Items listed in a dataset
- - - -

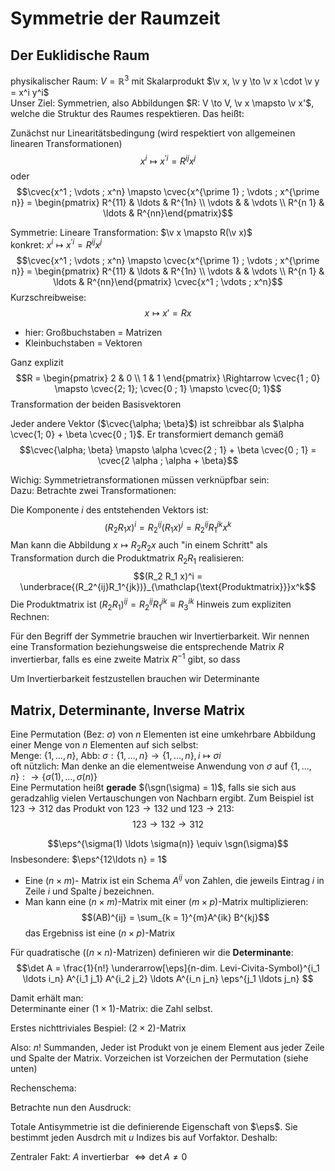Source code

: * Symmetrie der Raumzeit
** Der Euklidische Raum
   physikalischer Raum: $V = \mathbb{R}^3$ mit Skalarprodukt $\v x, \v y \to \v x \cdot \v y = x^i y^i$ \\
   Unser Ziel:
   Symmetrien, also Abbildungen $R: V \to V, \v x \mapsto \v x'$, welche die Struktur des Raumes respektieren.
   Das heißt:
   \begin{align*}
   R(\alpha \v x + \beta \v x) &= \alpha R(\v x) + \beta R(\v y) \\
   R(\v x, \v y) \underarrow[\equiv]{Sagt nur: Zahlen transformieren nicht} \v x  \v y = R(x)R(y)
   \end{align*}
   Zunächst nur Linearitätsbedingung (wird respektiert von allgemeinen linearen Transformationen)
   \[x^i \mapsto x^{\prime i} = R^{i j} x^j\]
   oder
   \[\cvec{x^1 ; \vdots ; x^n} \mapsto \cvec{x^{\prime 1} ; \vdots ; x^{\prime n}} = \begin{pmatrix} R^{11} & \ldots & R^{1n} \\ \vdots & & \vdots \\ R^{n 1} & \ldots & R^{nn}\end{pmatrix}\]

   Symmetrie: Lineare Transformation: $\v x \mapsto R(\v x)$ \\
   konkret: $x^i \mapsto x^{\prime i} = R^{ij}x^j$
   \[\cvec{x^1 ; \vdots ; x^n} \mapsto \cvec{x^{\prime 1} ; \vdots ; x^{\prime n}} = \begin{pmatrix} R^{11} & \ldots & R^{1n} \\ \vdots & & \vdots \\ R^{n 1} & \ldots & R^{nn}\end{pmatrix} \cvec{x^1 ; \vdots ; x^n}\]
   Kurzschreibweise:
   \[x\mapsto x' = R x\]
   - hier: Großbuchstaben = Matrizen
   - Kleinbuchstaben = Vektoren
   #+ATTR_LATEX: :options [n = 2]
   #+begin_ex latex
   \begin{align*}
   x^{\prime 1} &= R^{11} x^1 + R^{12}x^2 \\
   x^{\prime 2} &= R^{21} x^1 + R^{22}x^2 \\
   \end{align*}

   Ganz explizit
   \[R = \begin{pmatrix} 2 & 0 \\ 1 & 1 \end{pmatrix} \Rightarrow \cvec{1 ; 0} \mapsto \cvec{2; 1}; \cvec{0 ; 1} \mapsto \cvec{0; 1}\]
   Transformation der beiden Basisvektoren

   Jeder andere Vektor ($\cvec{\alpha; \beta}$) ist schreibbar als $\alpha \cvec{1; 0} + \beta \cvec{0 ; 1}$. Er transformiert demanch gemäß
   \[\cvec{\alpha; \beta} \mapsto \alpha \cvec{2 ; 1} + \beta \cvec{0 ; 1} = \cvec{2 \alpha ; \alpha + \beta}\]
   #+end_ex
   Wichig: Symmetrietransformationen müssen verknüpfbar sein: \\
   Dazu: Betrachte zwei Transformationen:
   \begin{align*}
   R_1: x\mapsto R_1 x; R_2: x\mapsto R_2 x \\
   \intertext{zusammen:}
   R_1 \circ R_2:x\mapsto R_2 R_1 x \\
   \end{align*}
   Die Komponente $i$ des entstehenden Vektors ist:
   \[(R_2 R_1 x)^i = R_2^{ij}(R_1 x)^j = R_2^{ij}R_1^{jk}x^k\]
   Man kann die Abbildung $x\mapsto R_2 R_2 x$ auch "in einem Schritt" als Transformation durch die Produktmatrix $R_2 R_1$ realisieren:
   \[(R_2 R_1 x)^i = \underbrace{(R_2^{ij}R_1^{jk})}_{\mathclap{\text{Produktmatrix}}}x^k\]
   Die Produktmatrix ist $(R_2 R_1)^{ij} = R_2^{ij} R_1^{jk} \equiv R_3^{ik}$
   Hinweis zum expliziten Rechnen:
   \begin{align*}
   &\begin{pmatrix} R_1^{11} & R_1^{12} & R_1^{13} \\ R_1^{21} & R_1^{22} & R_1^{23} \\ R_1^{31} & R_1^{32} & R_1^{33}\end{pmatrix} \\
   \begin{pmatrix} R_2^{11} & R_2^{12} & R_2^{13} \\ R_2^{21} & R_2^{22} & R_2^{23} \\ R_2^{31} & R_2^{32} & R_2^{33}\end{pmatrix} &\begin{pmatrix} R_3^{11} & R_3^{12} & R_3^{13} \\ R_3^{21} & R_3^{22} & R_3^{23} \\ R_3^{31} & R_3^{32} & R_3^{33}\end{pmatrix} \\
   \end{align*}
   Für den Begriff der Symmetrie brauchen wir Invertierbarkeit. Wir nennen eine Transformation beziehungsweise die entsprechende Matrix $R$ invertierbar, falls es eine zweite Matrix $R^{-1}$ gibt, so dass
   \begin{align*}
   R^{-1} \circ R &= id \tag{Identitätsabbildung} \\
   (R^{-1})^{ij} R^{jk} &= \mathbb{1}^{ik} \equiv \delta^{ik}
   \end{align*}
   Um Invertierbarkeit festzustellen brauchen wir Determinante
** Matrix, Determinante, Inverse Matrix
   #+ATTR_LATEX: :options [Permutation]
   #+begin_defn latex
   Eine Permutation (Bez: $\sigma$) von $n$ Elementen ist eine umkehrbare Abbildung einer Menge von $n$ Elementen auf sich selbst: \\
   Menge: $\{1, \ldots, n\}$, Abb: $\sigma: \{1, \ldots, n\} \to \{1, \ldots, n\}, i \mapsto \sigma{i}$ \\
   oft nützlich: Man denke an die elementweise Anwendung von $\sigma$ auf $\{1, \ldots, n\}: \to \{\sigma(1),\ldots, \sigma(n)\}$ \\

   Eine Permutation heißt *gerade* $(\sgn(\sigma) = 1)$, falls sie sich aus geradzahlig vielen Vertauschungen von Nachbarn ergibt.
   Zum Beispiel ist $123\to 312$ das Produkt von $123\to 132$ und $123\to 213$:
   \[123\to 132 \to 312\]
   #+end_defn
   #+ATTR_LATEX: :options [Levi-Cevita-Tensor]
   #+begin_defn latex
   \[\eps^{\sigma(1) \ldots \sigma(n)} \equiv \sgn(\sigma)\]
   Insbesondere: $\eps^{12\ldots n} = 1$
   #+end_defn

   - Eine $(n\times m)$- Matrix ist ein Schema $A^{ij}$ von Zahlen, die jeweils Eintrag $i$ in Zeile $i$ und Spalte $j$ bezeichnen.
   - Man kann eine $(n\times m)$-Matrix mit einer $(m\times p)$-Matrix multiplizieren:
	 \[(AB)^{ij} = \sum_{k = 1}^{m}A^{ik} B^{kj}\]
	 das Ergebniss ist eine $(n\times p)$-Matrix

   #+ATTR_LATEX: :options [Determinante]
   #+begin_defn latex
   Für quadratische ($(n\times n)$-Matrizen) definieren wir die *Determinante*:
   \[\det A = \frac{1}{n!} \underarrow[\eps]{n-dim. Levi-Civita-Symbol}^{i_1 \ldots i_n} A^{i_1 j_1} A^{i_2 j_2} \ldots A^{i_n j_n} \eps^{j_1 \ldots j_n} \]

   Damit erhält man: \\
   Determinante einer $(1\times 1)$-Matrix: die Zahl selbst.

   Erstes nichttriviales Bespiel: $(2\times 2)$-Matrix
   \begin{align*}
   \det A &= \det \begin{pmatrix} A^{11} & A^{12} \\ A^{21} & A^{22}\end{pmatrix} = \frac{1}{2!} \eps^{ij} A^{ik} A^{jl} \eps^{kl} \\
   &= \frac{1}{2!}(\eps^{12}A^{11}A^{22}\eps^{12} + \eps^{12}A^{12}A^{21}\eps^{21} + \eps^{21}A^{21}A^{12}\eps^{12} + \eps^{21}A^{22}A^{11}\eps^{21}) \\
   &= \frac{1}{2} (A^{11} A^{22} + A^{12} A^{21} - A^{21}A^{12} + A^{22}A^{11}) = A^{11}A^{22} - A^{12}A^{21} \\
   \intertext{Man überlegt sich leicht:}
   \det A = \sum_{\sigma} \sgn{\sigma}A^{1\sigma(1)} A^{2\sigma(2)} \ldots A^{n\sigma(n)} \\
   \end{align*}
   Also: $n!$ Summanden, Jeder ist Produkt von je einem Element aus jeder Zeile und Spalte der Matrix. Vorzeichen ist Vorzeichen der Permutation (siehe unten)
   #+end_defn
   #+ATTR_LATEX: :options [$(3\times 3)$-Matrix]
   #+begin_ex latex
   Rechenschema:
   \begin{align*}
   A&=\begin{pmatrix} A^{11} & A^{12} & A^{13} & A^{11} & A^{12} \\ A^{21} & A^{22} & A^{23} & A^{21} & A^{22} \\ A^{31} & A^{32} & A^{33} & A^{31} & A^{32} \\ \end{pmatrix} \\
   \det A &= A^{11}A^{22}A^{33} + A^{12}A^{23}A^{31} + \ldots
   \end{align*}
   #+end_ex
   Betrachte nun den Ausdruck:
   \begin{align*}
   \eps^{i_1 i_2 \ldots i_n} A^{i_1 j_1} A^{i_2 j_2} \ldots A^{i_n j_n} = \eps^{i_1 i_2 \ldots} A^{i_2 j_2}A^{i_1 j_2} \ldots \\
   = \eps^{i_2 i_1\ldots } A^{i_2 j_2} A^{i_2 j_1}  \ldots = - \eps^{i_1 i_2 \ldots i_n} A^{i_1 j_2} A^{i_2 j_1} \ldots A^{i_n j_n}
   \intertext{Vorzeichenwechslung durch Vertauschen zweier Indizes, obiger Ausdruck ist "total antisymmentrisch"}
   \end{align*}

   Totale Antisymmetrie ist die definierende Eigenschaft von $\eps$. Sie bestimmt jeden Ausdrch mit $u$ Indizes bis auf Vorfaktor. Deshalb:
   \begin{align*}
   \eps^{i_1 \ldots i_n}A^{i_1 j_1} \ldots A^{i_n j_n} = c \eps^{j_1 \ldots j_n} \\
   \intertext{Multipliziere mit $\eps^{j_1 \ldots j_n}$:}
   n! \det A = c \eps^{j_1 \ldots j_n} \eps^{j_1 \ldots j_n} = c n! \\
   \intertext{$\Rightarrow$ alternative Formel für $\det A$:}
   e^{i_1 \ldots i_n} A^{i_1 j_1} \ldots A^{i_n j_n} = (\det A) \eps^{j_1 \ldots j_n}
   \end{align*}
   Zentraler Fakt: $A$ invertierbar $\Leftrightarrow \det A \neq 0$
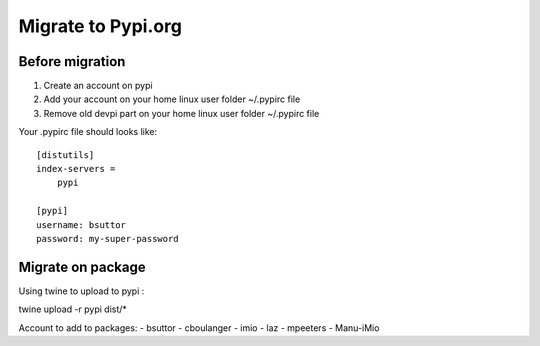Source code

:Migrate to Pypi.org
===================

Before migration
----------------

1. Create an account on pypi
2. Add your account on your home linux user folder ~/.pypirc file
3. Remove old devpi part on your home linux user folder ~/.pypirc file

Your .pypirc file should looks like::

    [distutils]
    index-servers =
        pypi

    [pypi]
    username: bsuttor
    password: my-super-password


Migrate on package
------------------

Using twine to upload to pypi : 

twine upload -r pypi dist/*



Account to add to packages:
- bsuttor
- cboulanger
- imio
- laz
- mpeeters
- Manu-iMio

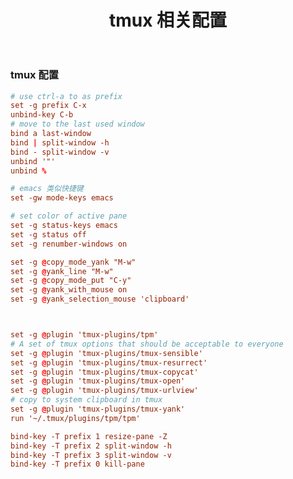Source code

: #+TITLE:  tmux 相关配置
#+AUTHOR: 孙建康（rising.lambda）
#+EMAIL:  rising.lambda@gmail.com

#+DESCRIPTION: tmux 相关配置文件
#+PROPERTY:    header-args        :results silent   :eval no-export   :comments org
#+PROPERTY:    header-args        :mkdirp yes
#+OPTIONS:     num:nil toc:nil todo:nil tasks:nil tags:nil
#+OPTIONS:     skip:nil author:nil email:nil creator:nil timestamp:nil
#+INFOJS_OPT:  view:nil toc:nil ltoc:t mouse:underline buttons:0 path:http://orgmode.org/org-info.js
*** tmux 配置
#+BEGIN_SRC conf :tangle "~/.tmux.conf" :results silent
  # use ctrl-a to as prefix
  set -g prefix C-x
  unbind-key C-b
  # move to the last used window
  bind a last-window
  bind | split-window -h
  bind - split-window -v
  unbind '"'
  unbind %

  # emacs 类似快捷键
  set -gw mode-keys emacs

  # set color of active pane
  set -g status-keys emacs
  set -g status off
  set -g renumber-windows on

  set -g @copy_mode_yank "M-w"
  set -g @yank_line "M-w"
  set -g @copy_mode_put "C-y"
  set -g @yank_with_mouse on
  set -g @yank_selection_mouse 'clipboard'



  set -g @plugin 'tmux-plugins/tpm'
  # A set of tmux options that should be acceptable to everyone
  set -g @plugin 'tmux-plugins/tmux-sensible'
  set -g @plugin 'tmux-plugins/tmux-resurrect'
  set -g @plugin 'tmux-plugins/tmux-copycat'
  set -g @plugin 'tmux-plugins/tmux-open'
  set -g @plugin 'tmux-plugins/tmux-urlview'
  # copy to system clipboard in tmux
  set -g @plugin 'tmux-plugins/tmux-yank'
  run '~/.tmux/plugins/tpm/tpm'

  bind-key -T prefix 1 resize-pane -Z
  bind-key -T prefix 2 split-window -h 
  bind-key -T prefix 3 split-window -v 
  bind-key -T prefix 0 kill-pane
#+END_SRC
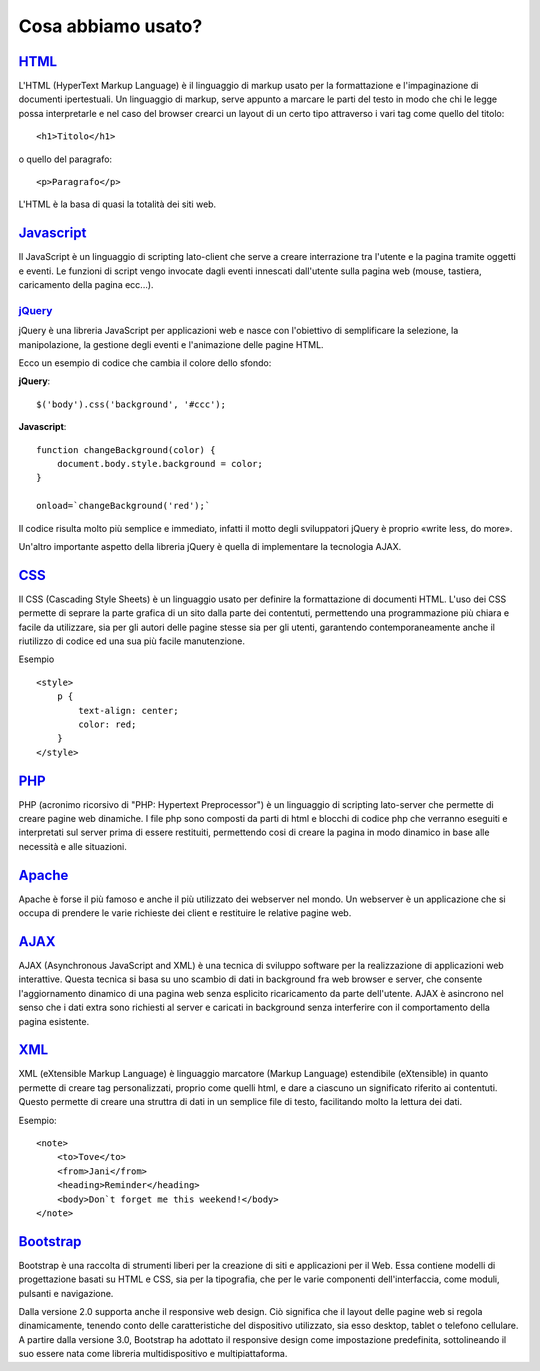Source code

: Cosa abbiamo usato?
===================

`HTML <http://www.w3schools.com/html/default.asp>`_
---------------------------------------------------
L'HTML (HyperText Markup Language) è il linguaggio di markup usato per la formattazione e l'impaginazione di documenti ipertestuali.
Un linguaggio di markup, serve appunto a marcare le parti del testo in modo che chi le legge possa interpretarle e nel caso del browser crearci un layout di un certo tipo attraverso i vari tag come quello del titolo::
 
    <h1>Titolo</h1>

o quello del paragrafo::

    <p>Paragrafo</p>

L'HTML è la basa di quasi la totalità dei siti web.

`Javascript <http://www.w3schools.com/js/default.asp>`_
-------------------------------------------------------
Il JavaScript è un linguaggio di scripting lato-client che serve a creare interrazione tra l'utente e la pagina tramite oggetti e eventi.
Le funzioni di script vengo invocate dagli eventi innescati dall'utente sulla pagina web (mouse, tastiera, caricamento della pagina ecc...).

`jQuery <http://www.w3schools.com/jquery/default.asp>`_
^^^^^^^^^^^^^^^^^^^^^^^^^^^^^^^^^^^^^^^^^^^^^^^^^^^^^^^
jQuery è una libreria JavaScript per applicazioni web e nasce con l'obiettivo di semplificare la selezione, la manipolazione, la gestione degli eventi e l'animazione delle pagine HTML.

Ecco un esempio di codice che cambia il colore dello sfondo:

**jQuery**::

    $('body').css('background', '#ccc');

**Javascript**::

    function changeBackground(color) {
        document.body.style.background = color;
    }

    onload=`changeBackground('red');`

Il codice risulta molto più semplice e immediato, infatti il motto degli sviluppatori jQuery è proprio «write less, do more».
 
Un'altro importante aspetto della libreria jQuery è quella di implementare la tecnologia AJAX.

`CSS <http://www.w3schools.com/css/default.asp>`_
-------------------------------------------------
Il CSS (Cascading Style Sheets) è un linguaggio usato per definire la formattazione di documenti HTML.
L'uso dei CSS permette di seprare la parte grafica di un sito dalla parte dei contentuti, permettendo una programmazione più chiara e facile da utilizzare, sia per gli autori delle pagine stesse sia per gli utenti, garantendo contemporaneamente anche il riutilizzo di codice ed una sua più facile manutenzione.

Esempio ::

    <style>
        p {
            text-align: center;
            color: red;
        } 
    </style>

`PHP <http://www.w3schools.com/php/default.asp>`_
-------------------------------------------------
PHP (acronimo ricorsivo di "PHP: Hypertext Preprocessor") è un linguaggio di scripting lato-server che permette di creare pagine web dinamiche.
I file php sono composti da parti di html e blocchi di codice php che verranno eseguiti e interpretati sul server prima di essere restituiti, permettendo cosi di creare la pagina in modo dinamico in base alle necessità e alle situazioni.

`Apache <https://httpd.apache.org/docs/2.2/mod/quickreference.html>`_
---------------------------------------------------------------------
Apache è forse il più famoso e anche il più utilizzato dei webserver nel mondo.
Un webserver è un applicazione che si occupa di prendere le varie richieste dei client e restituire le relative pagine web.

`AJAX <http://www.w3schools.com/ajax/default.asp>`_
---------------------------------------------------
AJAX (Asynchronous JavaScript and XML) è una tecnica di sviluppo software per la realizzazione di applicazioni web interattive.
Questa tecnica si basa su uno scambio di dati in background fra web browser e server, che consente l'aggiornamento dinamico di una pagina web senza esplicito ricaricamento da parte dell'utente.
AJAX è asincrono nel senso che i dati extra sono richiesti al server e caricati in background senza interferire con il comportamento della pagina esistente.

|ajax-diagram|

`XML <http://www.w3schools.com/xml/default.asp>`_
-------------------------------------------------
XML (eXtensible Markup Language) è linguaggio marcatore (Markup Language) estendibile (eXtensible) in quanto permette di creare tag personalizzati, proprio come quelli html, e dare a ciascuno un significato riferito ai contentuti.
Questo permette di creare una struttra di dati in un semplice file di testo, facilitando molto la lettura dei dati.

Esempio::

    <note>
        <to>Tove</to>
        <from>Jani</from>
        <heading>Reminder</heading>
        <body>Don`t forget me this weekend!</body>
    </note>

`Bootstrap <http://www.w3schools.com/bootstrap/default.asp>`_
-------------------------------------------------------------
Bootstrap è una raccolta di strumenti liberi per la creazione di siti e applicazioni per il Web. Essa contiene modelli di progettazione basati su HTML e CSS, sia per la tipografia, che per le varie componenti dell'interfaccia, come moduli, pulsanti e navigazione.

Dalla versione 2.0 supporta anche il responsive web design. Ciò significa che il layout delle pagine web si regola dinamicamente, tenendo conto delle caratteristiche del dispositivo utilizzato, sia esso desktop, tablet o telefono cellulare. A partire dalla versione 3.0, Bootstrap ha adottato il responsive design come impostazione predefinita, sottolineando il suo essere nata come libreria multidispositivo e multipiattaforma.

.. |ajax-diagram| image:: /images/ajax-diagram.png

- - - -

== Work instruction ==
How many lines in the entries hold the word "underarrow"? Only the number is wanted.

== Result ==
2